Soms gingen wij naar ons predikingsgebied en troffen de meeste huizen in puin aan. In november viel er een bom op slechts een paar meter afstand van het huis waarin enkelen van ons woonden, waardoor de ruiten in duizend stukken werden geslagen. De zware voordeur kwam met een dreun naar binnen vallen, en de schoorsteen stortte in. Nadat wij de verdere nacht in een schuilkelder hadden doorgebracht, gingen wij uit elkaar en werden bij verschillende Getuigen ondergebracht.
Kort daarop ontving ik een toewijzing om in Croydon, in Greater London, te gaan werken. Mijn pionierspartner was Ann Parkin, wier broer, Ron Parkin, later coördinator van het bijkantoorcomité op Porto Rico werd. Daarna verhuisde ik naar Bridgend in Zuid-Wales, waar ik de pioniersdienst voortzette en zes maanden lang in een door een paard getrokken woonwagen bivakkeerde. Van daar uit fietsten wij zes kilometer naar de dichtstbijzijnde grote gemeente, in Port Talbot.

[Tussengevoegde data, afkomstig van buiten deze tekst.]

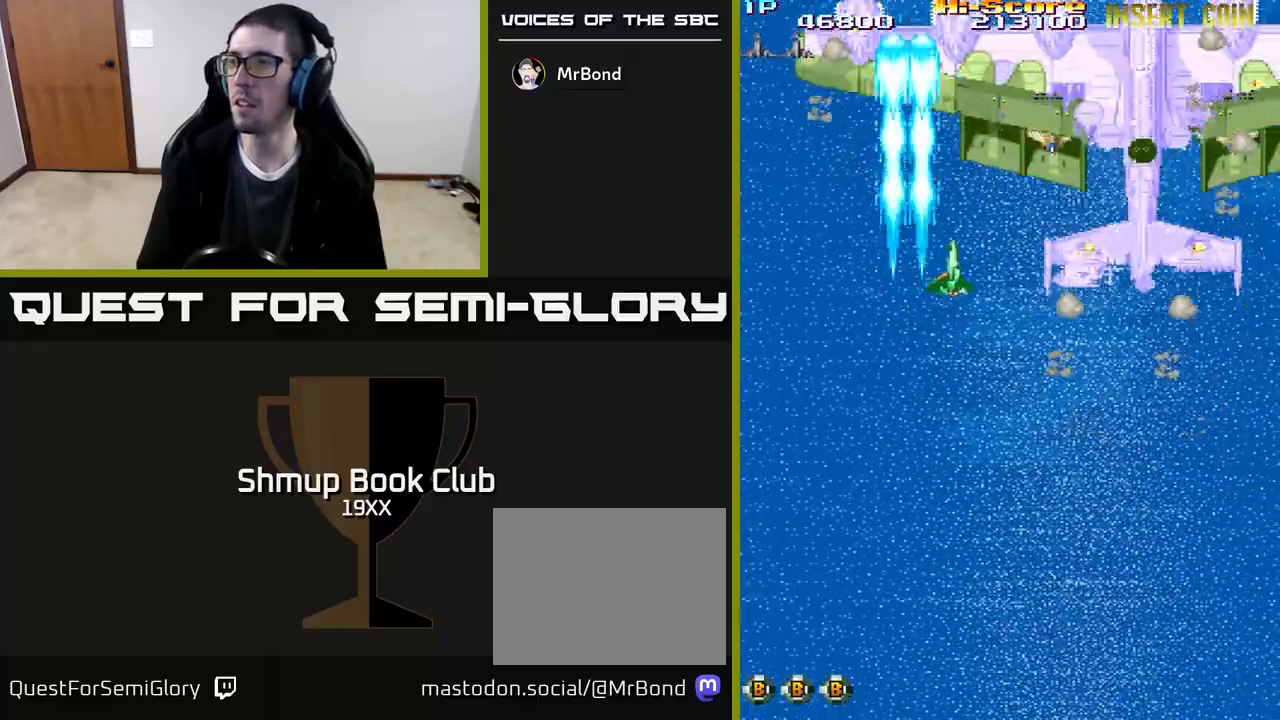
{"buttons": ["R2", "DPAD_DOWN", "DPAD_RIGHT"], "events": [[50, "DPAD_RIGHT", "up"], [83, "DPAD_LEFT", "down"], [100, "DPAD_DOWN", "down"], [217, "DPAD_LEFT", "up"], [267, "DPAD_RIGHT", "down"]]}
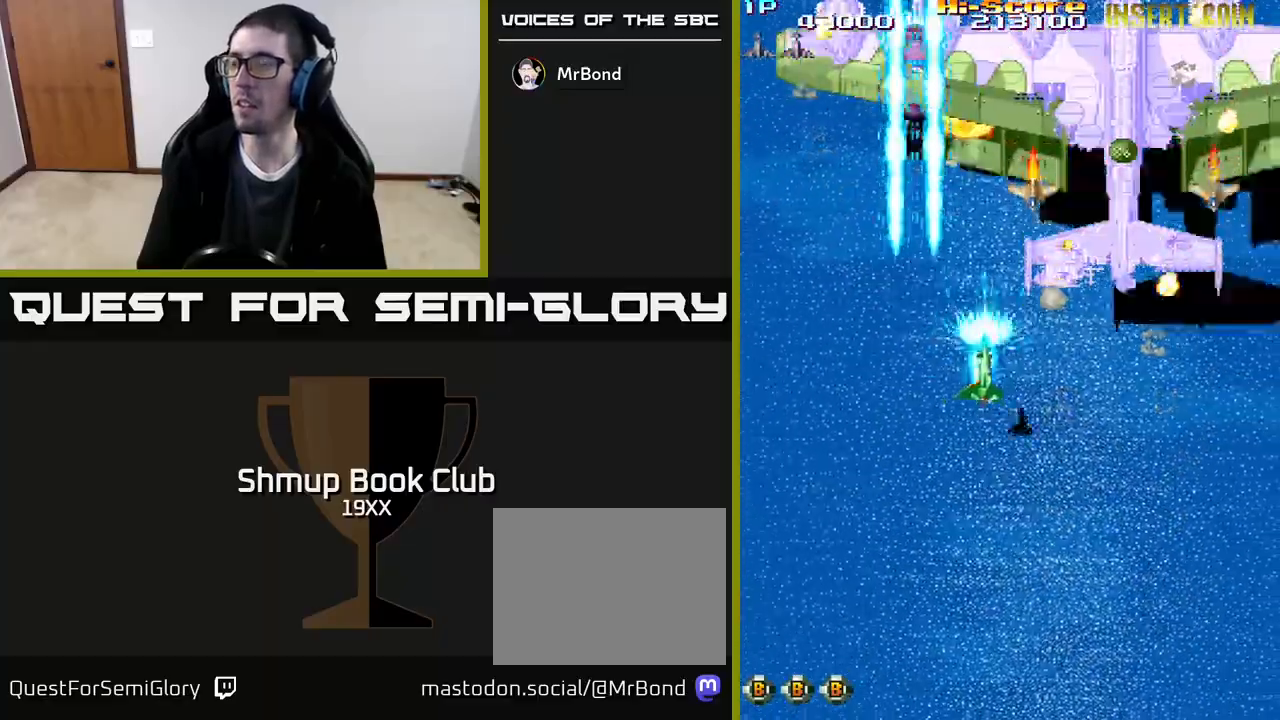
{"buttons": ["R2", "DPAD_DOWN", "DPAD_RIGHT"], "events": [[117, "DPAD_RIGHT", "up"], [183, "DPAD_RIGHT", "down"]]}
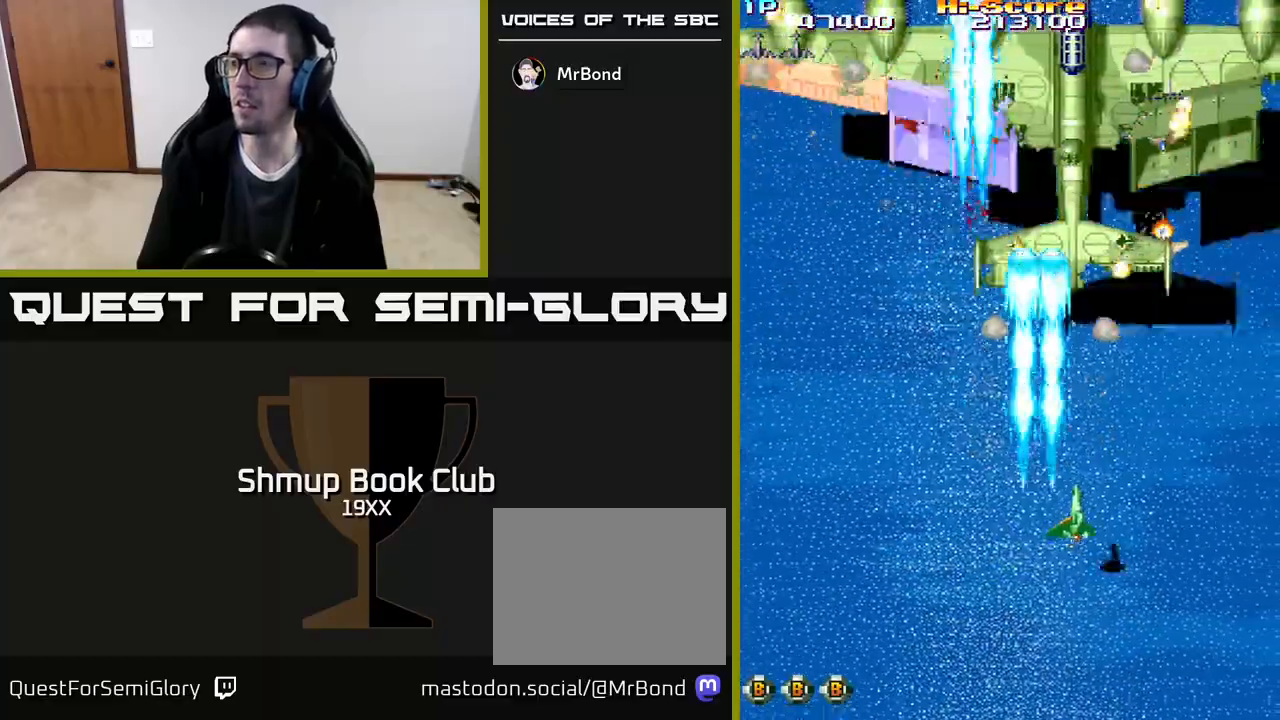
{"buttons": ["R2", "DPAD_DOWN", "DPAD_LEFT"], "events": [[117, "DPAD_DOWN", "up"], [333, "DPAD_DOWN", "down"], [383, "DPAD_RIGHT", "up"], [433, "DPAD_LEFT", "down"]]}
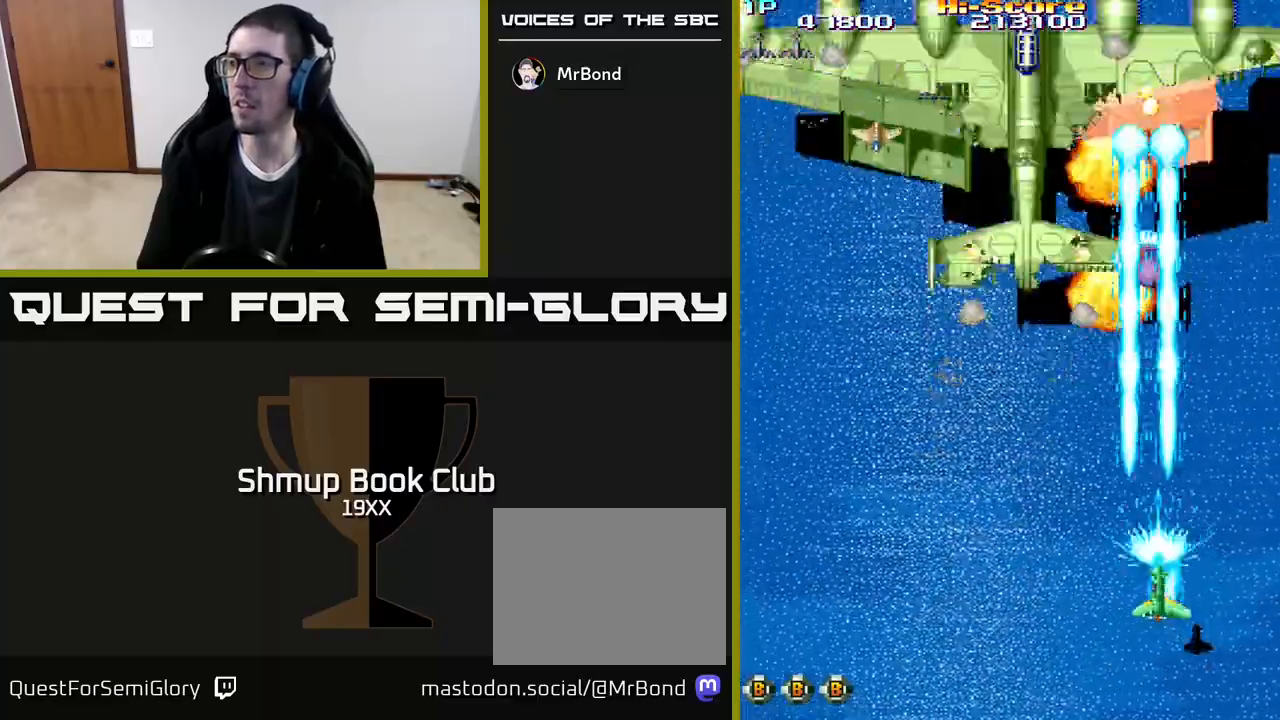
{"buttons": ["R2"], "events": [[100, "DPAD_LEFT", "up"], [150, "DPAD_DOWN", "up"], [150, "DPAD_RIGHT", "down"], [250, "DPAD_RIGHT", "up"]]}
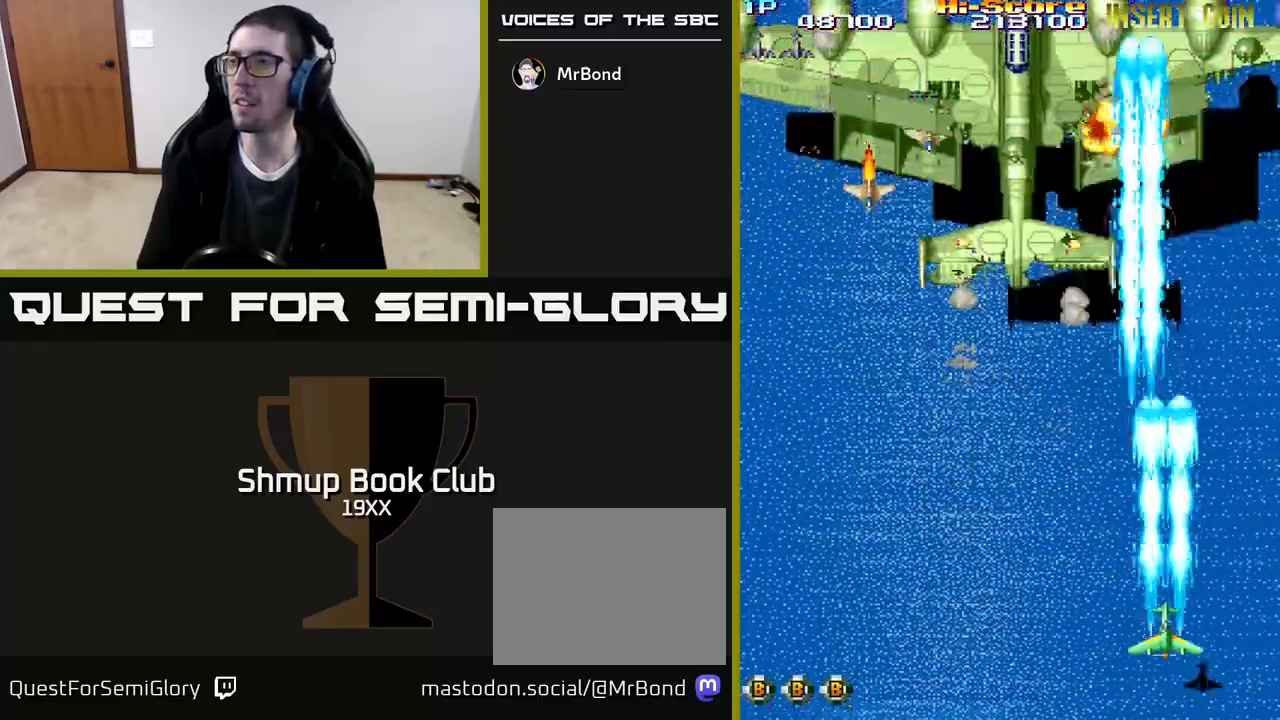
{"buttons": ["R2", "DPAD_LEFT"], "events": [[317, "DPAD_LEFT", "down"]]}
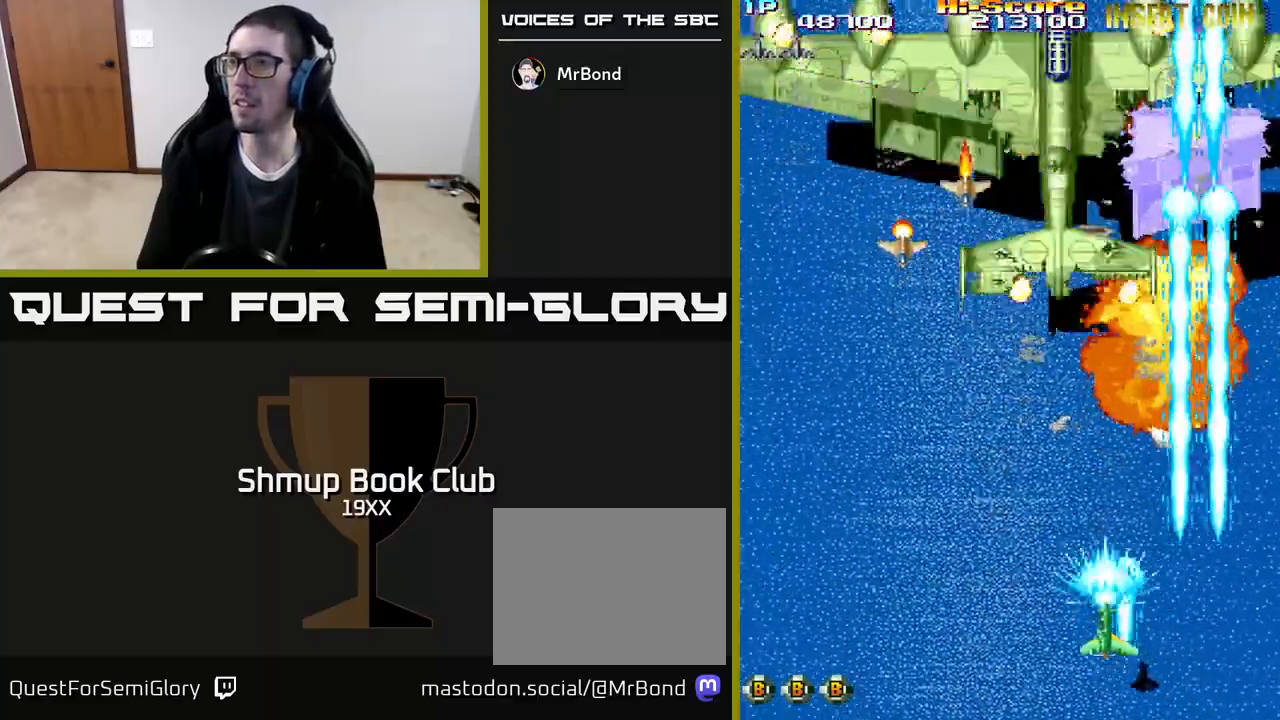
{"buttons": ["R2", "DPAD_UP", "DPAD_LEFT"], "events": [[383, "DPAD_UP", "down"]]}
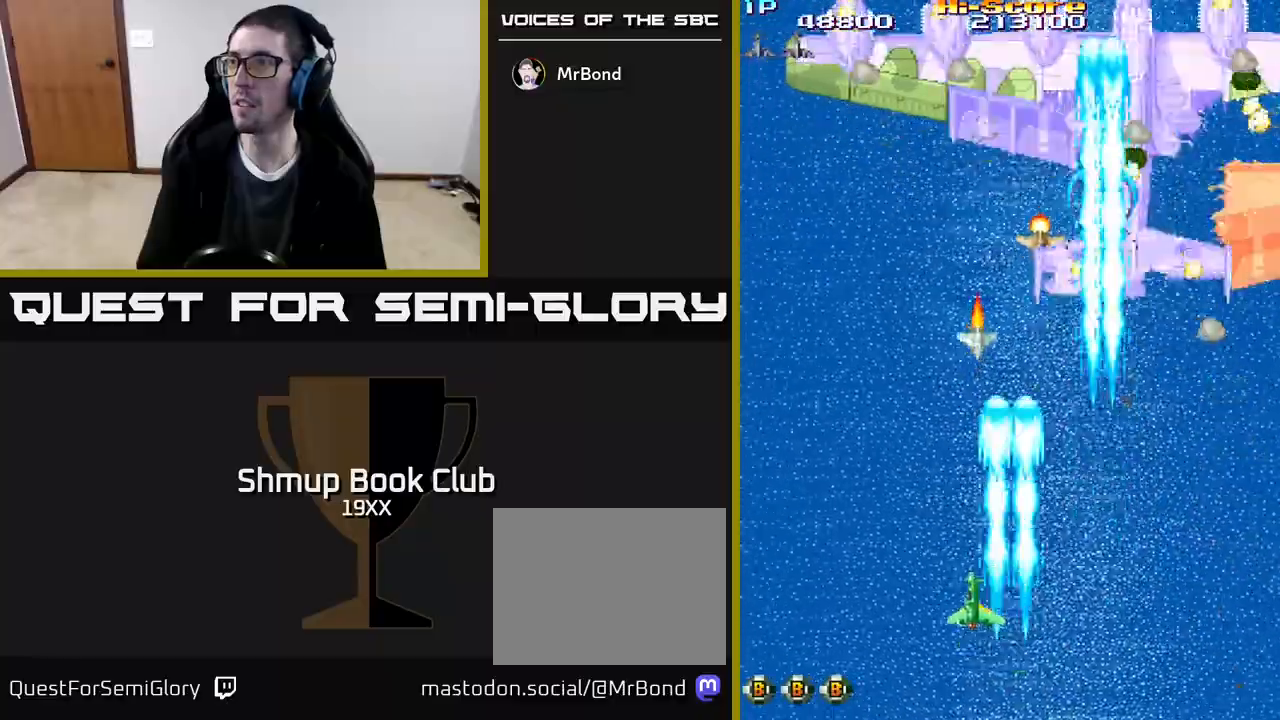
{"buttons": ["R2", "DPAD_DOWN"], "events": [[100, "DPAD_LEFT", "up"], [167, "DPAD_RIGHT", "down"], [350, "DPAD_RIGHT", "up"], [350, "DPAD_UP", "up"], [383, "DPAD_DOWN", "down"], [383, "DPAD_LEFT", "down"], [450, "DPAD_LEFT", "up"]]}
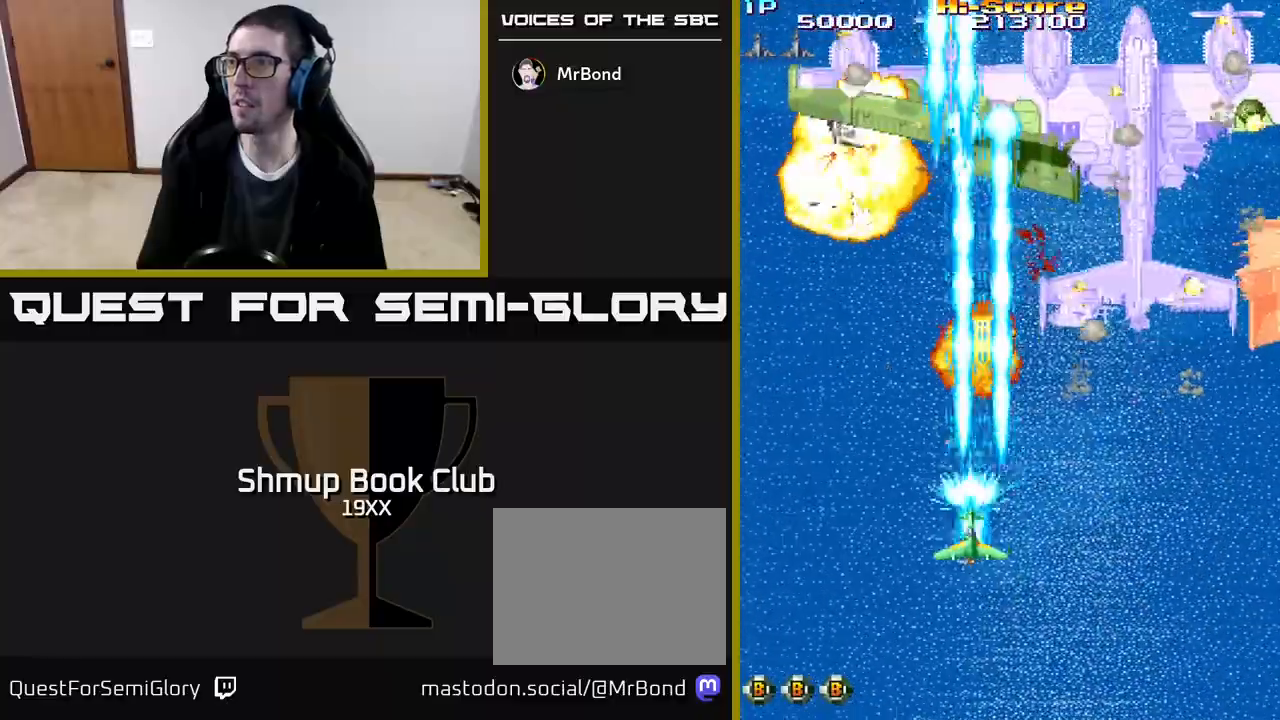
{"buttons": ["R2", "DPAD_RIGHT"], "events": [[17, "DPAD_RIGHT", "down"], [167, "DPAD_RIGHT", "up"], [200, "DPAD_DOWN", "up"], [200, "DPAD_LEFT", "down"], [333, "DPAD_LEFT", "up"], [350, "DPAD_RIGHT", "down"]]}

Ondertussen werd het publiek behoorlijk vijandig tegenover ons; zij noemden ons „conchies” (afgeleid van het Engelse „conscientious objectors”, gewetensbezwaarden). Dit maakte het moeilijk voor ons om onderdak te vinden, maar Jehovah zorgde voor ons, zoals beloofd.
Later werden acht van ons als speciale pioniers toegewezen aan Swansea, een havenstadje in Zuid-Wales. Naarmate de oorlog heviger werd, nam ook het vooroordeel tegen ons in hevigheid toe. Op de muur van ons pioniershuis werden de woorden „ratten” en „lafaards” geschilderd. Deze vijandigheid werd voornamelijk veroorzaakt door kranteberichten waarin wij werden veroordeeld wegens ons neutrale standpunt. Ten slotte kwamen zeven van ons een voor een in de gevangenis terecht. Ik bracht in 1942 een maand in de gevangenis van Cardiff door, en later heeft ook mijn zus Beryl daar een tijdje gezeten. Hoewel wij in materieel opzicht weinig bezaten en blootgesteld waren aan bespotting en smaad, waren wij geestelijk rijk.
Intussen pionierden Moeder en Sonia in Caerphilly en maakten soortgelijke ervaringen mee. De allereerste bijbelstudie die Sonia leidde, was met een dame met wie zij voor een vrijdagavond had afgesproken. Sonia vertrouwde erop dat Moeder met haar mee zou gaan, maar Moeder legde uit: „Ik heb een andere afspraak. Jij hebt die afspraak gemaakt, dus je zult er alleen heen moeten.” Hoewel Sonia nog maar dertien jaar was, ging zij alleen, en de dame maakte goede geestelijke vorderingen en werd later een opgedragen Getuige.
Naoorlogse activiteit — dan Gilead
Toen de Tweede Wereldoorlog in 1945 eindigde, werkte ik in geïsoleerd gebied in Whaley Bridge in Derbyshire. De ochtend waarop het staakt-het-vuren werd afgekondigd, bezochten en troostten wij de mensen die tegen die tijd schoon genoeg hadden van de oorlog en van de gevolgen ervan: wezen, weduwen, en verminkte lichamen.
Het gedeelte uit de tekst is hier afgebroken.